***** Reading passage

/tick_db

Primary LanguagePython

This repository contains tools building a database from time and sales as well as market depth records produced by Sierra Chart. Alternately, you can use the parsing module to read these directly from disk and into your program.

Time and Sales

Sierra chart does not store time and sales records per se, but OHLC values. It stores these "intraday data files" in /Data. They have a .scid extension. When Sierra Chart is configured to store one trade per bar in these intraday files, they effectively become time and sales records. parsers.parse_tas converts these one-trade intraday records into time and sales records with a timestamp, price, quantity, and side (0 = at bid, 1 = at ask) fields.

Read more about the intraday data files here:

https://www.sierrachart.com/index.php?page=doc/IntradayDataFileFormat.html

How far back can this data go? Sierra Chart's historical data service provides tick data through 2011 for CME group exchanges. For other exchanges, see:

https://www.sierrachart.com/index.php?page=doc/SierraChartHistoricalData.php#Included

Market Depth

Market depth files are stored in /Data/MarketDepthData. They have a .depth extension. One file is produced per symbol, per day. You must configure Sierra Chart to download market depth for any symbols you are interested in. To do so, follow steps 1-8 and 16-18:

https://www.sierrachart.com/index.php?page=doc/StudiesReference.php&ID=375#StepByStepInstructions

See also:

https://www.sierrachart.com/index.php?page=doc/StudiesReference.php&ID=375#DownloadingOfHistoricalMarketDepthData

Depth records contain commands to modify the state of an order book. For example, adding bids, deleting offers, and so on. Cumulatively applying the commands results in the correct state of the order book, up through the latest record processed. Sierra Chart allows you to download the last 30 days of market depth data. Depth records are parsed by parsers.parse_depth.

Keeping .scid files up-to-date

You can keep .scid files up to date simply by connecting to a data feed once per day. Sierra Chart will download any missing records as far back as Maximum Historical Intraday Days to Download, provided the symbol you are interested in is open in a chart.

https://www.sierrachart.com/index.php?page=doc/DataSourceSettings.php#MaximumHistoricalIntradayDaysToDownloadSection

https://www.sierrachart.com/index.php?page=doc/HistoricalIntradayData.html#RetryingDownloadingOfIntradayData

After the download is complete, you can force Sierra Chart to flush new, incoming records to disk using the Intraday File Flush Time in Milliseconds setting. By default, they are written every five seconds:

https://www.sierrachart.com/index.php?page=doc/IntradayDataFileFormat.html#GeneralInformation

Because it is tedious to track a large number of symbols using charts, you may want to use the "Intraday File Update List" feature:

https://www.sierrachart.com/index.php?page=doc/GlobalSettingsMenu.html#IntradayFileUpdateList

To generate a list of file names for bulk-download, you can use update_file_list.py. At the top of the file you will see some SYMBOLS configured. You can add to, disable, or remove from this list whatever contracts you prefer, then run. The program will generate all files between the start and end contract expiries that you supply on the command line.

**********
***** Recorded information

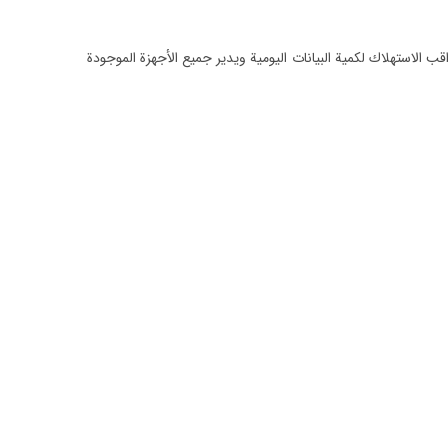
ب الاستهلاك لكمية البيانات اليومية ويدير جميع الأجهزة الموجودة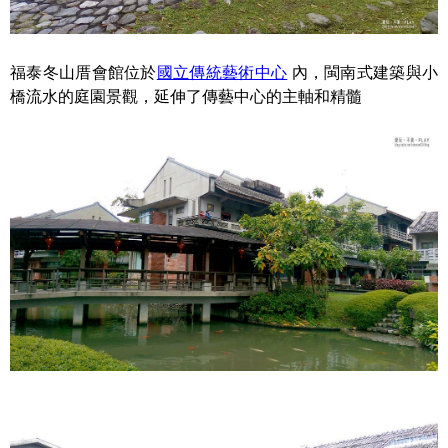
福泰冬山厝會館位於
國立傳統藝術中心
內，閩南式建築與小
橋流水的庭園景觀，延伸了傳藝中心的主軸和精髓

**********

▸ **Problem to work on**:
Can you duplicate the passage of the tick_db text that begins with "Depth records contain" and ends after "in a chart."?

▸ **Task output**:
Depth records contain commands to modify the state of an order book. For example, adding bids, deleting offers, and so on. Cumulatively applying the commands results in the correct state of the order book, up through the latest record processed. Sierra Chart allows you to download the last 30 days of market depth data. Depth records are parsed by parsers.parse_depth.

Keeping .scid files up-to-date

You can keep .scid files up to date simply by connecting to a data feed once per day. Sierra Chart will download any missing records as far back as Maximum Historical Intraday Days to Download, provided the symbol you are interested in is open in a chart.